5 major components of the Green Chimneys Equine Education Program:

  1. Equine Facilitated Learning offers the opportunity for our children to learn about themselves through the interaction and relationship with people, horses and the barn environment. This learning can happen in a stall, in a pasture, on the trail or as the child grooms a pony, leads a miniature horse, it or participates in feeding chores. All students participate in the equine program, with extra time for those who have a special affinity for the horses.
  2. Equine Facilitated Psychotherapy is provided by credentialed mental health professionals who also are trained to work with horses. Strategic treatment goals for equine interactions can address self-awareness, maladaptive behavior, feelings and attitudes, peer and adult relationships, and mood. The equine becomes an active partner in this interaction, eliciting responses, feelings and behaviors from the child that are observed, evaluated and processed by the therapist.

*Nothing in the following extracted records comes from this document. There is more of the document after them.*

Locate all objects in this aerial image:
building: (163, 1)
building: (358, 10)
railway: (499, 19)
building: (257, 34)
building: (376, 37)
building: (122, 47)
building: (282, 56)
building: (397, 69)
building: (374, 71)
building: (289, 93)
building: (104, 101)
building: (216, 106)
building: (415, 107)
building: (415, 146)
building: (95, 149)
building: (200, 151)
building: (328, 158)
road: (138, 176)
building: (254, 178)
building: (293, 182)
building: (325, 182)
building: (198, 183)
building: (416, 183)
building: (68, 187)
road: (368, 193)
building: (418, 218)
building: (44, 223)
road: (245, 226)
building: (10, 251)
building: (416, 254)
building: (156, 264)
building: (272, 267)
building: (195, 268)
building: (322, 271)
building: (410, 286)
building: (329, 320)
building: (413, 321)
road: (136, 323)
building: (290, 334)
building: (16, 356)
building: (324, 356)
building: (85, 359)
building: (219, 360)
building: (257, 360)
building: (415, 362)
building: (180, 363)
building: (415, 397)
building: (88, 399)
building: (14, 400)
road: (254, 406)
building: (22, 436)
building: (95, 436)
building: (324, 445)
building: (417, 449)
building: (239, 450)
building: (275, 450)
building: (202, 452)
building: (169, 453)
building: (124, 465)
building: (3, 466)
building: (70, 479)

  3. Draft Horses are utilized for carriage driving, a fast-growing sport that offers students with psychological, sensory, or emotional conditions the rewards of interaction with and control of a horse or pony while driving a carriage or wagon seat. The sport is particularly suited to children who are unable to ride a horse or pony due to weight, balance, fatigue, fear of heights, the inability to sit astride, or other issues. Therapeutic driving builds knowledge of safety, horses, harnessing, and driving skills to children using teamwork. Carriage driving is a group activity.
  4. Equine Sport through the Green Chimneys Equine Program provides challenging, hands-on sport activities to children who have experienced crisis in their lives by teaching them how to ride, direct and train a horse. Children who have been unsuccessful socially or academically throughout their young lives learn to experience themselves as successful riders in the supportive surroundings of a riding program. Guided interactions help children develop riding skills, which enhance social, emotional, physical and academic growth. As they become more proficient, the child can experience feeling successful in a challenging skill, often for the first time in their young lives. Campus and regional horse shows and participation in drill teams are popular components of the program.
  5. Barn Management teaches children horse barn duties such as cleaning stalls. Children also are involved in equine recordkeeping, helping to make financial and management and learning every aspect of operating an equine center. This vocational training builds and enhances organizational skills and allows children to recognize their potential in the workplace. For some children the barn management experience motivates them to strive even harder academically, while for others it may pave the way for a career in the equine industry.